Lukas Luwarso, Aktivis Bonjowi (foto: Okezone)
JAKARTA – Kontroversi ijazah Jokowi telah bereskalasi menjadi drama hukum. Dari soal asli atau palsu selembar ijazah menjadi urusan fitnah. Alih-alih urusan ilmiah menjadi ancaman pidana ala era kolonial. Pasal-pasal ala haatzai artikelen (fitnah, penghinaan, kebencian pada penguasa) dipakai untuk membungkam suara dan menutup kebenaran.
Pasal-pasal kolonial yang bertujuan mengontrol dan menghukum ekspresi, hasrat untuk merdeka, ini sebenarnya telah dihapus dari KUHP, namun dibangkitkan kembali melalui UU ITE. Dan kini dipakai kekuasaan untuk membungkam pertanyaan.
Gelar perkara untuk menguji sah-tidaknya proses hukum pidana “perkara gelar” ini telah digelar. Krisis kepercayaan publik pada objektivitas dan independensi penyidikan kepolisian adalah alasan gelar perkara khusus ini diadakan. Untuk menguji prosedur: apakah konstruksi hukumnya tepat, apakah alat buktinya cukup, dan apakah penyidik bekerja tanpa konflik kepentingan (politik), dan apakah kesimpulan “fitnah” beralasan,
KUHP tidak dirancang untuk menguji atau meneliti keaslian ijazah. Hukum pidana bukan untuk mengadili dokumen; tapi untuk mengadili perbuatan pidana. Jika perlu ada pengadilan, maka yang harus dibuktikan di pengadilan adalah rangkaian tindakan pemalsuannya. Siapa pelakunya, kapan, di mana, dengan cara apa, dan dengan niat jahat apa? Ijazah bukan subyek hukum, jadi tidak bisa diadili. Cuma bisa diteliti.

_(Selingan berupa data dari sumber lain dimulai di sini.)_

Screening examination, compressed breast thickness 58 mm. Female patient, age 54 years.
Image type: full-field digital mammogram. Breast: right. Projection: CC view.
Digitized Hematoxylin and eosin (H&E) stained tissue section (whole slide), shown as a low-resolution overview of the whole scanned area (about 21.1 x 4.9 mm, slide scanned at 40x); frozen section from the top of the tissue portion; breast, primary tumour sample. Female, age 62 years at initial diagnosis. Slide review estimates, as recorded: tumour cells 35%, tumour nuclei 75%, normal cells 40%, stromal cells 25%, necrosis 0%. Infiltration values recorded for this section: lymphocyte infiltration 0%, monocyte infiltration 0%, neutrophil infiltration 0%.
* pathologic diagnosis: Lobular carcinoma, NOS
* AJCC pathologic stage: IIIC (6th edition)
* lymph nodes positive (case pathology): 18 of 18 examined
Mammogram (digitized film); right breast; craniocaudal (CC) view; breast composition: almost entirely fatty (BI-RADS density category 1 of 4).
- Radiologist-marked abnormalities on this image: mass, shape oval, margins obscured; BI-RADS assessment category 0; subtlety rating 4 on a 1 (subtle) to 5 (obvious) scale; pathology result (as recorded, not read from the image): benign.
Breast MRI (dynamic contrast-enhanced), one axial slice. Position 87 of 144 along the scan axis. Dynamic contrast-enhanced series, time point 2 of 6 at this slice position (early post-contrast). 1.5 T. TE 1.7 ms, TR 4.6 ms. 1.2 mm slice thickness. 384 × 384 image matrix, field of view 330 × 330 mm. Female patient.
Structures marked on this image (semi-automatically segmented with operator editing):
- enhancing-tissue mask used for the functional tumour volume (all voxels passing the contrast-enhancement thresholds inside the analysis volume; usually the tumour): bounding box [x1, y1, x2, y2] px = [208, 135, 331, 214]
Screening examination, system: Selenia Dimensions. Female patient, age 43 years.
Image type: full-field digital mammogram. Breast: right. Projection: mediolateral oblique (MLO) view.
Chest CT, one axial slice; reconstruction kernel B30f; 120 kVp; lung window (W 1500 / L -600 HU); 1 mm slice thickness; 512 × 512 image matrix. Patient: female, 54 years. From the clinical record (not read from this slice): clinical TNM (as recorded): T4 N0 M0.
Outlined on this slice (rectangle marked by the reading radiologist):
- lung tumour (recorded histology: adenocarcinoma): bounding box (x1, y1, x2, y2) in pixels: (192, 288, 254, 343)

Ijazah adalah produk proses administratif institusional yang panjang. Hasil dari pencatatan, penilaian, kearsipan, dan prosedur yang berlangsung bertahun-tahun. Pengujian keasliannya tidak dilakukan di mimbar pengadilan, tapi melalui penelitian forensik dokumen. Uji tinta, kertas, tanda tangan, stempel, penomoran, dokumen pendukung, dan sejenisnya.
Di berbagai negara, kontroversi dokumen pejabat publik tidak diproses di pengadilan pidana. Di Amerika, kontroversi akta kelahiran Barack Obama selesai dengan ditunjukkan, tanpa dakwaan pidana. Di Jerman, gelar akademik menteri pertahanan, Karl-Theodor Guttenberg, dicabut dan harus mengundurkan diri karena plagiarisme, tanpa perlu dipidana. Di Rumania, Perdana Menteri Victor Ponta yang melakukan plagiarisme disertasi, legitimasi politiknya runtuh tanpa vonis pidana.
Dalam kasus pemalsuan dokumen yang kental bernuansa politis (terkait pejabat publik) problem utama adalah legitimasi. Bagaimana negara mengelola kebenaran, transparansi, dan kepercayaan publik. Jika tujuannya adalah kepastian moral, jalurnya bukan pidana, melainkan verifikasi administratif yang terbuka, audit arsip independen, dan komunikasi publik yang jujur. Pengadilan pidana bukan untuk menentukan asli–palsu ijazah.